[C++] 4ms Straight forward solution two pass O(N) time


  • 41
    M

    The idea is simple, if two char is match, add aCnt, otherwise, record it and process bCnt in second pass.

    class Solution {
    public:
        // only contains digits 
        string getHint(string secret, string guess) {
            int aCnt = 0;
            int bCnt = 0;
            vector<int> sVec(10, 0); // 0 ~ 9 for secret
            vector<int> gVec(10, 0); // 0 ~ 9 for guess 
            if (secret.size() != guess.size() || secret.empty()) { return "0A0B"; }
            for (int i = 0; i < secret.size(); ++i) {
                char c1 = secret[i]; char c2 = guess[i];
                if (c1 == c2) {
                    ++aCnt; 
                } else {
                    ++sVec[c1-'0'];
                    ++gVec[c2-'0'];
                }
            }
            // count b 
            for (int i = 0; i < sVec.size(); ++i) {
                bCnt += min(sVec[i], gVec[i]);
            }
            return to_string(aCnt) + 'A' + to_string(bCnt) + 'B';
        }
    };

  • -3
    M

    Java version:

    public String getHint(String secret, String guess) 
    {
        int len = secret.length();
        int nCows = 0;
        int nBull = 0;
        int[] diffS = new int[10];
        int[] diffG = new int[10];
        for(int i=0; i<len; ++i)
        {
            if(guess.charAt(i) == secret.charAt(i)) ++nBull;
            else
            {
                ++diffS[secret.charAt(i) - '0'];
                ++diffG[guess.charAt(i) - '0'];
            }
        }
        
        for(int i=0; i<10; ++i)

■ Records provided ■
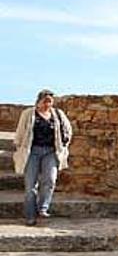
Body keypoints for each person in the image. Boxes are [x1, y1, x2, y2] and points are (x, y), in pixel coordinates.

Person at [13, 90, 73, 225]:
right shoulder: (28, 114)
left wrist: (64, 145)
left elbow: (68, 130)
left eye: (50, 101)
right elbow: (20, 132)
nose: (47, 104)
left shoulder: (57, 114)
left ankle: (43, 208)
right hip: (32, 151)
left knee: (50, 180)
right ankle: (30, 215)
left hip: (51, 152)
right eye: (45, 101)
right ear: (38, 101)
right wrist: (19, 149)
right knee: (30, 185)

■ Check your understanding ■
A. For the two-pass getHint thread, decide whether each statement agrees with it: (i) the C++ solution returns "0A0B" when the secret and guess differ in size; (ii) the Java version stores its digit counts in vectors named sVec and gVec; (iii) the C++ post says bCnt is handled in a single pass. Answer yes or no for each, and quote the deciding words from the thread.
B. Extend the two-pass getHint thread from the point where its Java version stops.
The entries are separate material, unrelated to the two-pass getHint thread.

■ Answers ■
A.
(i) Yes: "if (secret.size() != guess.size() || secret.empty()) { return "0A0B"; }"
(ii) No: "int[] diffS = new int[10];" and "int[] diffG = new int[10];"
(iii) No: "record it and process bCnt in second pass."

B.
        {
            nCows += Math.min(diffS[i], diffG[i]);
        }
        
        return "" + nBull + "A" + nCows + "B";
    }
    

  • 0
    D

    Excuse me. Can you provide more explanation about your codes. For example, what is the function of
    ++sVec[c1-'0'];
    ++gVec[c2-'0'];
    and bCnt += min(sVec[i], gVec[i]);
    Thank you


  • 0

    Nice solution!!! Very smart idea to count the cow. Count the number of unpaired digits, and the less one is the cow number. Thank you very much.


  • 1

    ++sVec[c1-'0']; ++gVec[c2-'0']; is used to count digits' (0~9) number which are not paired. bCnt += min(sVec[i], gVec[i]); for example, sVec[1] =2, gVec[1] =3, means there are 2 '1' in secret and 3 '1' in guess can not find paired one, then at least there are 2 '1' is in the wrong place.


  • 0
    Z
    This post is deleted!

  • 0
    Z

    You took advantage of “only digits”. With no use of hash map, your program is definitely fast.


  • -1
    X

    The same as i thought. However, a bit difference appears in the count of cows. My solution is:
    class Solution {
    public:
    string getHint(string secret, string guess) {
    int cntA = 0, cntB = 0;
    int tab[10] = {0};
    string strTmp;
    for (int i = 0; i != guess.size(); ++i) {
    if (guess[i] == secret[i])
    ++cntA;
    else {
    ++tab[secret[i] - '0'];
    strTmp.push_back(guess[i]);
    }
    }
    for (const char & c : strTmp) {
    int & nTmp = tab[c - '0'];
    if (nTmp) {
    --nTmp;
    ++cntB;
    }
    }
    stringstream s;
    s << cntA << "A" << cntB << "B";
    return s.str();
    }
    };
    This one also achieve a 4ms process time.


  • 0
    D

    Mine is similar to yours.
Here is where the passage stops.